─── The data

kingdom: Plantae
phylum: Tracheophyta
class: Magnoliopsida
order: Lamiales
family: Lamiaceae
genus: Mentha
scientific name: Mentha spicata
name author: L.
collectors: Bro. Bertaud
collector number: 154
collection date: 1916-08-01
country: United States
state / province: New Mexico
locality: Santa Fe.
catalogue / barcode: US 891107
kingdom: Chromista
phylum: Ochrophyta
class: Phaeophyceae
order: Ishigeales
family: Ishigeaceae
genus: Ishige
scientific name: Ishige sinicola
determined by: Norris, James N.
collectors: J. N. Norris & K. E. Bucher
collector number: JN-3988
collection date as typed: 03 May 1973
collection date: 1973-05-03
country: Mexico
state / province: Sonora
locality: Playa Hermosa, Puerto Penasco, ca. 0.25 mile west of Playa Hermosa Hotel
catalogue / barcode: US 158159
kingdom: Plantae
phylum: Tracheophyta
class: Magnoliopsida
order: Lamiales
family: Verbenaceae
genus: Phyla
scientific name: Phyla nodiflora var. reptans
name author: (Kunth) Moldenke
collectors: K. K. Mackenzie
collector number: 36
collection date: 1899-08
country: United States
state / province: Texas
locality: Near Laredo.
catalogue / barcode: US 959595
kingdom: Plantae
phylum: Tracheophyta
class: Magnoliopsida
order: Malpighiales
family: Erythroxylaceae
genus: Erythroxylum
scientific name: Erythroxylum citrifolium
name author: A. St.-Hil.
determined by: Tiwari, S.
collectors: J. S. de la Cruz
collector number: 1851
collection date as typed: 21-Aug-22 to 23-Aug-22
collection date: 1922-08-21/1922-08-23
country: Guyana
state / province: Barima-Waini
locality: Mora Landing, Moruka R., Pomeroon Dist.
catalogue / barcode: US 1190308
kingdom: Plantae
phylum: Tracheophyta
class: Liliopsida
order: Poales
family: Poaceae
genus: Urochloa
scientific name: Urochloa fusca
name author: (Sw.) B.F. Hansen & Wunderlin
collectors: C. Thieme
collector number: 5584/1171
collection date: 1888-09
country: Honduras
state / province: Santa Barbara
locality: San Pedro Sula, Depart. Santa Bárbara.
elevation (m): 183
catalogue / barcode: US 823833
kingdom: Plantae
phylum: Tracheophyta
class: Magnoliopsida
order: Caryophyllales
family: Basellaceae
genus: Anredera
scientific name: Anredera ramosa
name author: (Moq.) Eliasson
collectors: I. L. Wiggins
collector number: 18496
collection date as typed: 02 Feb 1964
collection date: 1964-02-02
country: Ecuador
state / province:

──────

[Directions] Rewrite all the entries above as a single numbered list, leaving out any blank lines.

[Exercise output]
1. kingdom: Plantae
2. phylum: Tracheophyta
3. class: Magnoliopsida
4. order: Lamiales
5. family: Lamiaceae
6. genus: Mentha
7. scientific name: Mentha spicata
8. name author: L.
9. collectors: Bro. Bertaud
10. collector number: 154
11. collection date: 1916-08-01
12. country: United States
13. state / province: New Mexico
14. locality: Santa Fe.
15. catalogue / barcode: US 891107
16. kingdom: Chromista
17. phylum: Ochrophyta
18. class: Phaeophyceae
19. order: Ishigeales
20. family: Ishigeaceae
21. genus: Ishige
22. scientific name: Ishige sinicola
23. determined by: Norris, James N.
24. collectors: J. N. Norris & K. E. Bucher
25. collector number: JN-3988
26. collection date as typed: 03 May 1973
27. collection date: 1973-05-03
28. country: Mexico
29. state / province: Sonora
30. locality: Playa Hermosa, Puerto Penasco, ca. 0.25 mile west of Playa Hermosa Hotel
31. catalogue / barcode: US 158159
32. kingdom: Plantae
33. phylum: Tracheophyta
34. class: Magnoliopsida
35. order: Lamiales
36. family: Verbenaceae
37. genus: Phyla
38. scientific name: Phyla nodiflora var. reptans
39. name author: (Kunth) Moldenke
40. collectors: K. K. Mackenzie
41. collector number: 36
42. collection date: 1899-08
43. country: United States
44. state / province: Texas
45. locality: Near Laredo.
46. catalogue / barcode: US 959595
47. kingdom: Plantae
48. phylum: Tracheophyta
49. class: Magnoliopsida
50. order: Malpighiales
51. family: Erythroxylaceae
52. genus: Erythroxylum
53. scientific name: Erythroxylum citrifolium
54. name author: A. St.-Hil.
55. determined by: Tiwari, S.
56. collectors: J. S. de la Cruz
57. collector number: 1851
58. collection date as typed: 21-Aug-22 to 23-Aug-22
59. collection date: 1922-08-21/1922-08-23
60. country: Guyana
61. state / province: Barima-Waini
62. locality: Mora Landing, Moruka R., Pomeroon Dist.
63. catalogue / barcode: US 1190308
64. kingdom: Plantae
65. phylum: Tracheophyta
66. class: Liliopsida
67. order: Poales
68. family: Poaceae
69. genus: Urochloa
70. scientific name: Urochloa fusca
71. name author: (Sw.) B.F. Hansen & Wunderlin
72. collectors: C. Thieme
73. collector number: 5584/1171
74. collection date: 1888-09
75. country: Honduras
76. state / province: Santa Barbara
77. locality: San Pedro Sula, Depart. Santa Bárbara.
78. elevation (m): 183
79. catalogue / barcode: US 823833
80. kingdom: Plantae
81. phylum: Tracheophyta
82. class: Magnoliopsida
83. order: Caryophyllales
84. family: Basellaceae
85. genus: Anredera
86. scientific name: Anredera ramosa
87. name author: (Moq.) Eliasson
88. collectors: I. L. Wiggins
89. collector number: 18496
90. collection date as typed: 02 Feb 1964
91. collection date: 1964-02-02
92. country: Ecuador
93. state / province:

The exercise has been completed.